Work to complete:
Wherever a line of the records contains "From", copy that line.

Material for this exercise:
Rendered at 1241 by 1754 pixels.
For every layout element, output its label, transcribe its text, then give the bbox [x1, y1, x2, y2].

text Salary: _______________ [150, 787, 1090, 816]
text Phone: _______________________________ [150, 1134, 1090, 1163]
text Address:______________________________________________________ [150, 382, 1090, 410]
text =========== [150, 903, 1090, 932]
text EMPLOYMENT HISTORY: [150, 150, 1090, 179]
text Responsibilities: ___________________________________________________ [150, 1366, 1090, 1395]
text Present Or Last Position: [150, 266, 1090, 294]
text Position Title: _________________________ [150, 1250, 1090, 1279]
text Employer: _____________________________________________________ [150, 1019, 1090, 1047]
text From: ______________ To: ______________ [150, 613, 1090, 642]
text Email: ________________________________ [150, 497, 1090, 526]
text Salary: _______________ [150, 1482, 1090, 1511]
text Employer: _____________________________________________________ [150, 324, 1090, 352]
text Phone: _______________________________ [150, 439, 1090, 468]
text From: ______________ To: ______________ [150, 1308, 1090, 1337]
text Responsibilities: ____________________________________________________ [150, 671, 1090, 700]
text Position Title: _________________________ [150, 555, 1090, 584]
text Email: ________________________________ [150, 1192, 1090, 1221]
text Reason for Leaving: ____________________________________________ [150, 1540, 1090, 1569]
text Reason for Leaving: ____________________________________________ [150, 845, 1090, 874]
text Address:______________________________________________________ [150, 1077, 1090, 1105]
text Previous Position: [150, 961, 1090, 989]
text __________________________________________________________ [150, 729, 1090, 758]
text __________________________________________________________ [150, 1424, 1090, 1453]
==
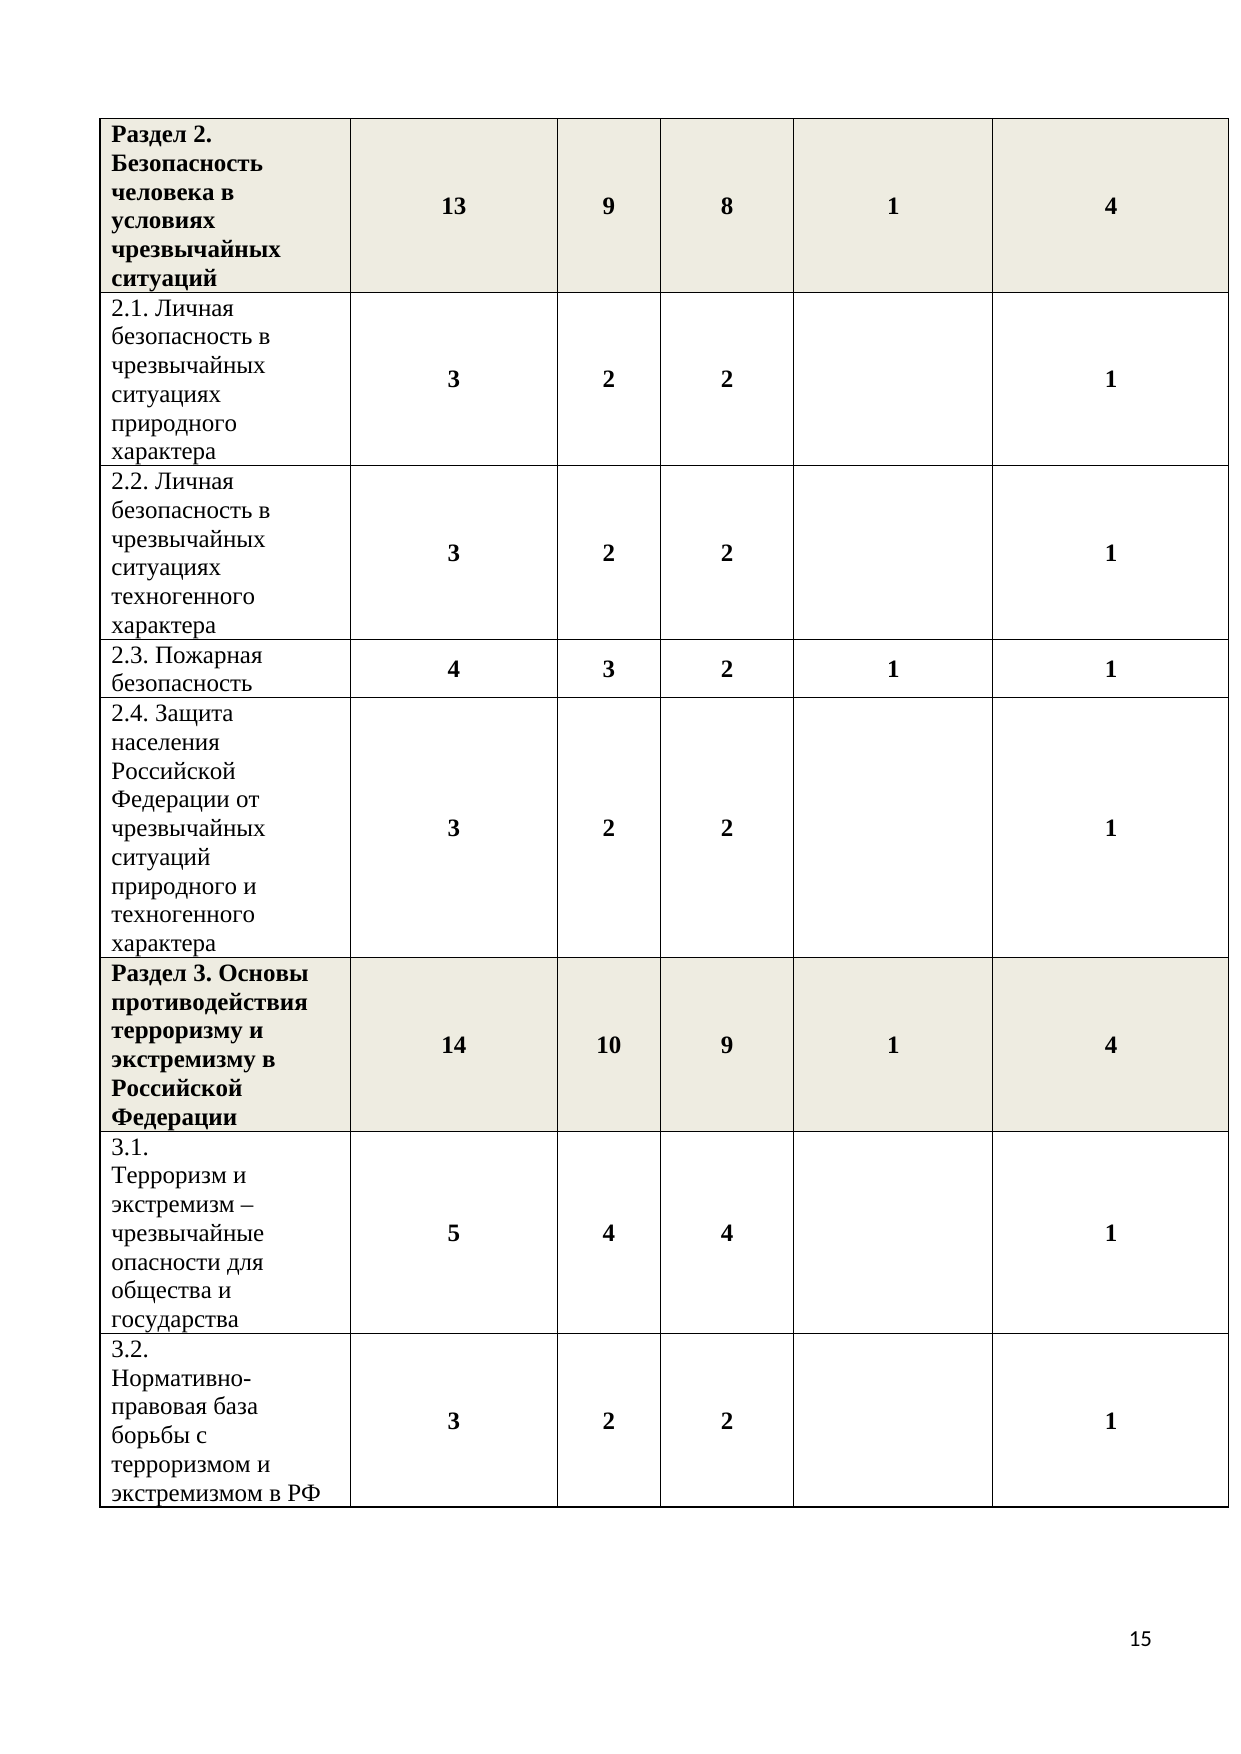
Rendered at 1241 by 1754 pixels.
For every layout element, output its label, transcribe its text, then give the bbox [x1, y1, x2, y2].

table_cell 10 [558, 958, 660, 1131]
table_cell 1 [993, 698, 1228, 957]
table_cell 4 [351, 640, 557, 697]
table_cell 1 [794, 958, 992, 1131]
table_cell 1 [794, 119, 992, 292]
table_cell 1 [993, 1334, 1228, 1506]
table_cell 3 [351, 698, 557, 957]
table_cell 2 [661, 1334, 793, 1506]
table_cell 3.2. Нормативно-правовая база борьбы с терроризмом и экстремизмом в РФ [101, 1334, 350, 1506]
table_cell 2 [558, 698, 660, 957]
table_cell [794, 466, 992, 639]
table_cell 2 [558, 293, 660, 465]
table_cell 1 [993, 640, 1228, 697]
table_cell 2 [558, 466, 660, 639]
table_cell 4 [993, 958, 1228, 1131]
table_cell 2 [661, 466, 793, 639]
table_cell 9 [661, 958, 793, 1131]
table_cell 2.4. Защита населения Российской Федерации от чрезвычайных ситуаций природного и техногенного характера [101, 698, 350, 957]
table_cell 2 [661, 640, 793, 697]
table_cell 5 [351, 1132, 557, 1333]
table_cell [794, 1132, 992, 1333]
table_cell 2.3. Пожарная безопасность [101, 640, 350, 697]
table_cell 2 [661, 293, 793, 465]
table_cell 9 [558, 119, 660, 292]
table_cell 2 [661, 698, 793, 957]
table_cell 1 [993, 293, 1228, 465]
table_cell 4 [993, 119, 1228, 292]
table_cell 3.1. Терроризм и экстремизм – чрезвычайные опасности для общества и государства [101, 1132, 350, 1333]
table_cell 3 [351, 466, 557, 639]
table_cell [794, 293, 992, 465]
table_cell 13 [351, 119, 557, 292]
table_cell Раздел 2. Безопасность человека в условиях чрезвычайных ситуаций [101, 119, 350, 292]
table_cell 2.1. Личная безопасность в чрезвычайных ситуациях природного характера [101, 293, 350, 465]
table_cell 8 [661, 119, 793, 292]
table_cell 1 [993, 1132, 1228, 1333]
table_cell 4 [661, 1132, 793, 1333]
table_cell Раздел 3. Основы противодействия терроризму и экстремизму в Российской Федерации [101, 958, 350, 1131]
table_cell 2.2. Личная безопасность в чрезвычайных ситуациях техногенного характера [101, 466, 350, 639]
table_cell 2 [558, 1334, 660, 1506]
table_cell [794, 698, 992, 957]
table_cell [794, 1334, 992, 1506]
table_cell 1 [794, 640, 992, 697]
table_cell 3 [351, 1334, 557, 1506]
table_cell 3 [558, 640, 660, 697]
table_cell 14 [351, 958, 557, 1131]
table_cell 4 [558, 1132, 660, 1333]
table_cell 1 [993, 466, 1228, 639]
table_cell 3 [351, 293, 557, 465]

Answer for the task:
text From: ______________ To: ______________ [150, 613, 1090, 642]
text From: ______________ To: ______________ [150, 1308, 1090, 1337]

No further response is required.